During the one-day Seoul debate, one of the South Korean panelists, himself a journalist, overly criticized the South Korean media industry for inflaming animosity with biased reporting to win viewers and readers by utilizing anti-Japanese public sentiment. A South Korean business leader sternly rebuked the participating South Korean politicians by asking what they have actually done to solve the problems between Japan and South Korea.
From blame game to soul-searching
Such soul-searching among South Koreans was a clear departure from the blame game of the recent past. Indeed, many participants in the Seoul meeting, both Japanese and South Korean, were able to free themselves from an emotional standoff and re-examine the current situation of bilateral relations in a coolheaded and forward-looking manner.
At this meeting, the Japanese and South Korean participants also shared another point, that is, the huge loss of mutual benefits resulting from the bilateral antagonism.
In the wake of the rapid power shift in Northeast Asia caused by an emerging China and the comparative decline of the influence of the United States, Japan and South Korea face major changes in the environment surrounding them. Yet, both countries are unable to adjust their strategies to the new reality appropriately as they are mired in shortsighted bilateral confrontations.
In other words, Japan and South Korea should have cooperated with each other to defend their mutually shared interests, including economic ones, or to explore new opportunities in the face of the changing environment in Asia. Therefore, it is no surprise that many participants in the Seoul meeting from both countries argued that Japan and South Korea could enjoy big mutual benefits if they could re-establish cooperative ties and put aside the futile antagonism.
By witnessing such a positive atmosphere at the Seoul meeting, I sensed that this channel of dialogue is ready to move to a next, higher-level of communication.

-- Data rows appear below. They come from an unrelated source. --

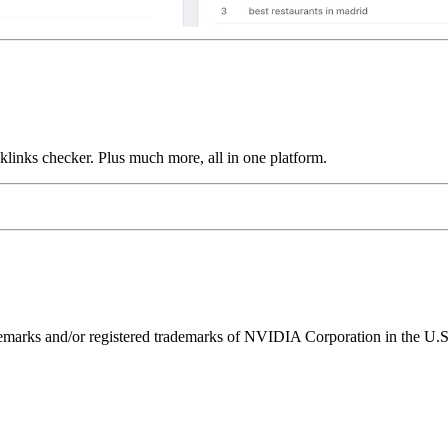
links checker. Plus much more, all in one platform.
ks and/or registered trademarks of NVIDIA Corporation in the U.S. 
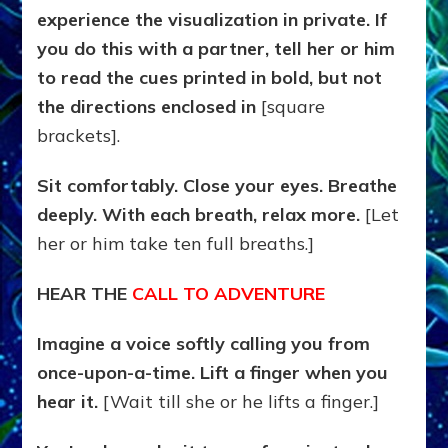
experience the visualization in private. If
you do this with a partner, tell her or him
to read the cues printed in bold, but not
the directions enclosed in
[square
brackets].
Sit comfortably. Close your eyes. Breathe
deeply. With each breath, relax more.
[Let
her or him take ten full breaths.]
HEAR THE
CALL TO ADVENTURE
Imagine a voice softly calling you from
once-upon-a-time. Lift a finger when you
hear it.
[Wait till she or he lifts a finger.]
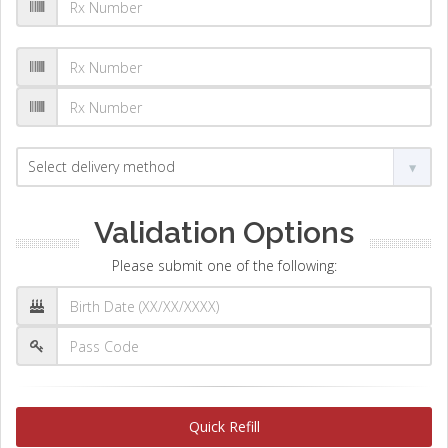
Validation Options
Please submit one of the following:
Quick Refill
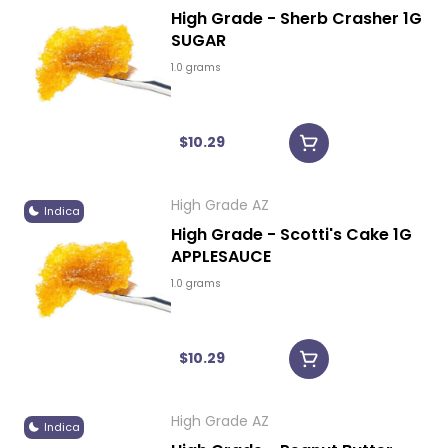
High Grade - Sherb Crasher 1G
SUGAR
1.0 grams
$10.29
High Grade AZ
Indica
High Grade - Scotti's Cake 1G
APPLESAUCE
1.0 grams
$10.29
High Grade AZ
Indica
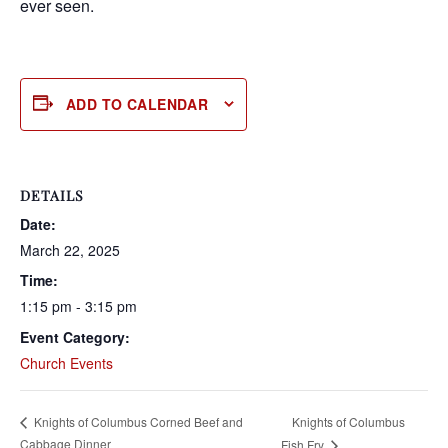
ever seen.
ADD TO CALENDAR
DETAILS
Date:
March 22, 2025
Time:
1:15 pm - 3:15 pm
Event Category:
Church Events
Knights of Columbus
Knights of Columbus Corned Beef and
Cabbage Dinner
Fish Fry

Now, it is Japan's turn to come up with a vision and action plan to achieve this in the face of the ongoing major changes in Northeast Asia. Regrettably, intergovernmental dialogue with its neighbors remains stalled and serious debate on this pressing agenda is yet to start in Japan.
All the more reason, then, that the channels of dialogue in the private sector, like the Japan-South Korea Future Dialogue, work as a catalyst to achieve a breakthrough in the stalled governmental diplomacy.
My conviction is that we could create sound, forward-looking public opinion by promoting private-sector debate in a way open to the general public or in a way seeking the participation of ordinary citizens, which eventually would help to normalize governmental diplomacy.